WORK INSTRUCTIONS = A faithful copy of the listing below is needed, one that contains no pictures.

*** INPUT MATERIAL ***

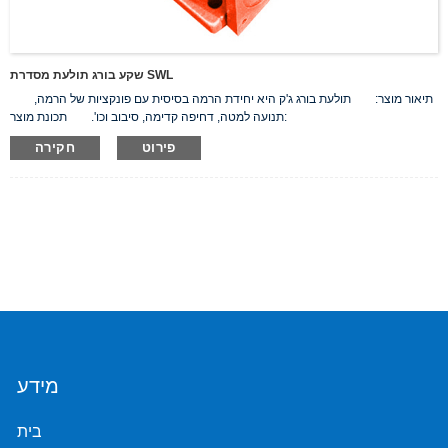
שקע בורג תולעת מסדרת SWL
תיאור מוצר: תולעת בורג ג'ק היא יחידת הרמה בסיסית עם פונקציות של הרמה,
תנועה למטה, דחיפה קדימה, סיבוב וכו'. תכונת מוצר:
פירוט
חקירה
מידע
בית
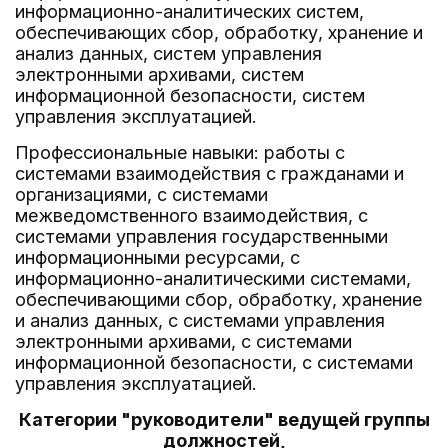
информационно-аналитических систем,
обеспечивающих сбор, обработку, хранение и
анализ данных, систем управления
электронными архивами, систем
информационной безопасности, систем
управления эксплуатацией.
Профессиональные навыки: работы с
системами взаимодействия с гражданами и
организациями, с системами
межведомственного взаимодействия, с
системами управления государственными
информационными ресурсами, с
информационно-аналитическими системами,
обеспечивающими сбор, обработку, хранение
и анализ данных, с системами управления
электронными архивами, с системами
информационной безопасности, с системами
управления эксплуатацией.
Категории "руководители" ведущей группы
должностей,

*** End of INPUT MATERIAL ***

SOLUTION TO THE EXERCISE =
שקע בורג תולעת מסדרת SWL
תיאור מוצר: תולעת בורג ג'ק היא יחידת הרמה בסיסית עם פונקציות של הרמה,
תנועה למטה, דחיפה קדימה, סיבוב וכו'. תכונת מוצר:
פירוט
חקירה
מידע
בית
информационно-аналитических систем,
обеспечивающих сбор, обработку, хранение и
анализ данных, систем управления
электронными архивами, систем
информационной безопасности, систем
управления эксплуатацией.
Профессиональные навыки: работы с
системами взаимодействия с гражданами и
организациями, с системами
межведомственного взаимодействия, с
системами управления государственными
информационными ресурсами, с
информационно-аналитическими системами,
обеспечивающими сбор, обработку, хранение
и анализ данных, с системами управления
электронными архивами, с системами
информационной безопасности, с системами
управления эксплуатацией.
Категории "руководители" ведущей группы
должностей,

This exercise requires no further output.